*** Block opens ***
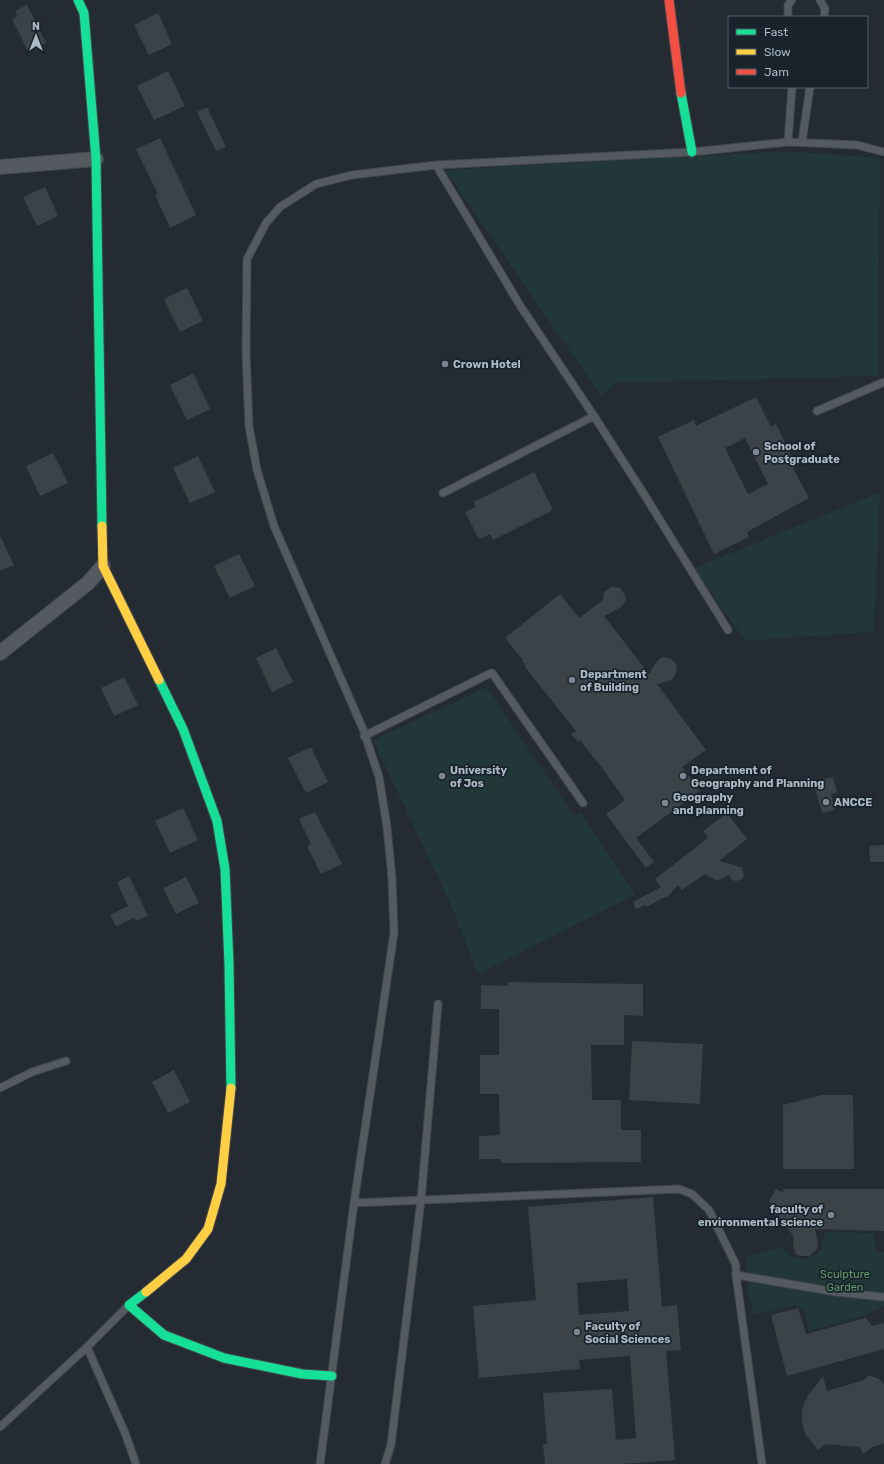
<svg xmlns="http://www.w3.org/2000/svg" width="884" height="1464" viewBox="0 0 884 1464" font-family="Rubik,sans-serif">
<rect width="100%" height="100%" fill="#242b32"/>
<!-- green -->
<g fill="#213738">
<path d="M786,151L880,158L878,376L616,383L601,396L445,170Z"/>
<path d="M880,492L874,632L745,641L694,568Z"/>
<path d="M487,687L574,816L580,812L635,895L478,974L451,905L373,740Z"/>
<path d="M825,1232L875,1233V1252H884V1306L860,1317L808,1331L805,1310L794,1305L774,1311L754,1314L748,1295L746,1258L780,1247C797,1261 801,1264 820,1251Z"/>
</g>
<!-- building -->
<g fill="#3c4348" fill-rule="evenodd">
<path d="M27,5L46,43L28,51L12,19L18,16L15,11Z"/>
<path d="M158,13L172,44L149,55L134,25Z"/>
<path d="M168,71L185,106L154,120L137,86Z"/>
<path d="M207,107L226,147L216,151L197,112Z"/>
<path d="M160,138L196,215L170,228L155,195L158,194L136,149Z"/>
<path d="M45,187L58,216L37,226L23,197Z"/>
<path d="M187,288L203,321L180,332L164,299Z"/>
<path d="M193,373L210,409L187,420L170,385Z"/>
<path d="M756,397L771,427L776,424L796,466L793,468L809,498L747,532L749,537L714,554L658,437L694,420L696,426ZM745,438L768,484L748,494L725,448Z"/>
<path d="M53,453L68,483L40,496L26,466Z"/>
<path d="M198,456L215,492L190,503L173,468Z"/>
<path d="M534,472L553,510L493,540L490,534L479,539L465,512L476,507L474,502Z"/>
<path d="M0,536L14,565L0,571Z"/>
<path d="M239,554L255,586L230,598L214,566Z"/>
<path d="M611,587L620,588L625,595L626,600L621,607L604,616L649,674L656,662L662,657L670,658L676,663L677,670L674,677L671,680L657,684L706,750L682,767L700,791L636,838L654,862L646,868L606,814L625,800L597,761H596L580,740L578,742L571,734L576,731L525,667L526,666L522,661L523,660L505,638L560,594L579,618L603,600L604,592Z"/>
<path d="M276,648L293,682L272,692L256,658Z"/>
<path d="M124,677L138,705L114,716L101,688Z"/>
<path d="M311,747L328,782L306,793L288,758Z"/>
<path d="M833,777L837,792L831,794L835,810L822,813L813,782Z"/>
<path d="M183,808L198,840L170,853L155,821Z"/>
<path d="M315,812L342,864L321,874L307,846L311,844L299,819Z"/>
<path d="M727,813L747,839L719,861L744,868L742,869L744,874L743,878L740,880L736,881L732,880L729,875L719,880H716L705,874L682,890L678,885L668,896L661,899L646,907V905L636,909L633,902L661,887L655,879L708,838L703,831Z"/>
<path d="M884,845V862H870L869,846Z"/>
<path d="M129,876L148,916L136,921L134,918L116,926L110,915L128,906L117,882Z"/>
<path d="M186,877L199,903L176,914L163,888Z"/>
<path d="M508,982L643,984V1016L624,1015V1045H591L592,1100H621V1130H641V1162L501,1163V1159H479V1136L500,1135L499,1094H480V1055H499V1009H481V985L508,986Z"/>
<path d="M632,1041L703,1044L700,1104L629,1100Z"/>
<path d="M174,1070L190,1102L168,1113L152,1082Z"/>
<path d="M822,1095H853L854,1169H783V1105Z"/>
<path d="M776,1189L784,1193L783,1189H884V1231L815,1229L818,1244L817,1249L810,1256H800L796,1254L794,1249L793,1244L794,1237L769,1202Z"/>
<path d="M653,1197L662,1307L677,1305L681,1350L666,1351L675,1460L622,1464H545L543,1444H547L543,1393L612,1389L616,1440L636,1438L630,1356L579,1360L580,1369L479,1378L473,1306L536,1300L528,1207ZM627,1279L629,1311L579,1315L577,1283Z"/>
<path d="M798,1308L806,1334L866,1318L872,1326L884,1323V1349L787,1376L771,1315Z"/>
<path d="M869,1375L879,1379L884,1384V1443L871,1448L863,1454L860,1447L825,1444L818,1450L806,1435L802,1423V1409L807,1397L823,1376L827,1391L864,1380Z"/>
</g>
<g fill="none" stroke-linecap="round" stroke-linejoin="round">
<defs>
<g id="lane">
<path d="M820,0L825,9L824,17"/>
<path d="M788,17V5L792,0"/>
<path d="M788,142L792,87"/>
<path d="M802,142L810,87"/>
<path d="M436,165L521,307L594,416L642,491L728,630"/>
<path d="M817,411L884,382"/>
<path d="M443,493L594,416"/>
<path d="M364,736L489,674L492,673L583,803"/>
<path d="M0,1088L32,1072L66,1061"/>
<path d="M354,1203L679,1189L692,1194L709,1210L736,1265V1275L836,1292L884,1297"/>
<path d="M736,1275L762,1464"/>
<path d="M87,1347L125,1433L136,1464"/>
<path d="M0,1427L87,1347L129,1305"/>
<path d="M320,1464L354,1203L394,933L392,878L387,827L379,777L363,729L274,526L257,470L249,426L246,352L247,259L266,223L280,207L316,184L352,175L436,165L692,152L788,142L857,145L884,152"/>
<path d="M385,1464L391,1445L421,1200L438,1004"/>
</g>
<g id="street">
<path d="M0,167L96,159"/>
<path d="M0,653L88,583L103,566"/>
</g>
<g id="fast">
<path d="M78,0L84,13L96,159L102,526"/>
<path d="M681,93L692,152"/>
<path d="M159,680L183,729L217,821L225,869L229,964L231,1088"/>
<path d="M146,1292L129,1305L164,1335L224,1358L302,1374L332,1376"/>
</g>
<g id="slow">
<path d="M102,526L103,566L159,680"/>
<path d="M146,1292L186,1259L208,1229L221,1184L231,1088"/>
</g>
<path id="jam" d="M669,0L681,93"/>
</defs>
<!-- lane casing -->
<use href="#lane" stroke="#42474d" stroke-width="9"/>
<!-- street casing -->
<use href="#street" stroke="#42474d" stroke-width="16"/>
<!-- fast casing -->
<use href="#fast" stroke="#42474d" stroke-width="11"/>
<!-- slow casing -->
<use href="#slow" stroke="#42474d" stroke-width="11"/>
<!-- jam casing -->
<use href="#jam" stroke="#42474d" stroke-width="11"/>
<!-- lane -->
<use href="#lane" stroke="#545a60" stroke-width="7"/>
<!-- street -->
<use href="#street" stroke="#545a60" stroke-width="14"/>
<!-- fast -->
<use href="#fast" stroke="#16e098" stroke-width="9"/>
<!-- slow -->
<use href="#slow" stroke="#ffcf43" stroke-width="9"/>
<!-- jam -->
<use href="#jam" stroke="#f24e42" stroke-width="9"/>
</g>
<!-- markers -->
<g fill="#7c8792" stroke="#18232c" stroke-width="1.5">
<circle cx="445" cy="364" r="4"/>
<circle cx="756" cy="452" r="4"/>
<circle cx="572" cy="680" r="4"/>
<circle cx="442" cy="776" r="4"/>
<circle cx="683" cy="776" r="4"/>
<circle cx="826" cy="802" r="4"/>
<circle cx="665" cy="803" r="4"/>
<circle cx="831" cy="1215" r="4"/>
<circle cx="577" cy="1332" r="4"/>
</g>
<g text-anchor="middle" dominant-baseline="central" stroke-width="3.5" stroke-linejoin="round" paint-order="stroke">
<!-- poi labels -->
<g font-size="11" font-weight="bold" fill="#acb9c5" stroke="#18232c" text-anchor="start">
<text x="453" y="364">Crown Hotel</text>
<text x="764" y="446">School of<tspan x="764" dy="13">Postgraduate</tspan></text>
<text x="580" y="674">Department<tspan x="580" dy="13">of Building</tspan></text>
<text x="450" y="770">University<tspan x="450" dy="13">of Jos</tspan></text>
<text x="691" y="770">Department of<tspan x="691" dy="13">Geography and Planning</tspan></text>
<text x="673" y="797">Geography<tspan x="673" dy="13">and planning</tspan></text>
<text x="834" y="802">ANCCE</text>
<text x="823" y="1209" text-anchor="end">faculty of<tspan x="823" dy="13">environmental science</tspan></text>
<text x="585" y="1326">Faculty of<tspan x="585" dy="13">Social Sciences</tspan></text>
</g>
<!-- park labels -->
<g font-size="11" fill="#629768" stroke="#18232c">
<text x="845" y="1274">Sculpture<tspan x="845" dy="13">Garden</tspan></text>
</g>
</g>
<!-- legend -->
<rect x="728" y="16" width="140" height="72" fill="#18232c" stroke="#535f69"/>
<rect x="736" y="29" width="20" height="6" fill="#16e098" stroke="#535f69"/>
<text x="764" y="36" font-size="12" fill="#acb9c5">Fast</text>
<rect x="736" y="49" width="20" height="6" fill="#ffcf43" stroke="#535f69"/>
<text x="764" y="56" font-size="12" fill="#acb9c5">Slow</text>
<rect x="736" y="69" width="20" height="6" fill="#f24e42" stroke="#535f69"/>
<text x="764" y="76" font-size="12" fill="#acb9c5">Jam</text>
<!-- north arrow -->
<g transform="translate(36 36)" stroke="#18232c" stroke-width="3" paint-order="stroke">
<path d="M0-3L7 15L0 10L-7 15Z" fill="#acb9c5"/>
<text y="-6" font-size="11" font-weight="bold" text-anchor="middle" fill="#acb9c5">N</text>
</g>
</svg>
*** Block closes ***
What the exercise asks -
Using the listing above, pull out all lines that hold the word "weight".

Final answer -
<g font-size="11" font-weight="bold" fill="#acb9c5" stroke="#18232c" text-anchor="start">
<text y="-6" font-size="11" font-weight="bold" text-anchor="middle" fill="#acb9c5">N</text>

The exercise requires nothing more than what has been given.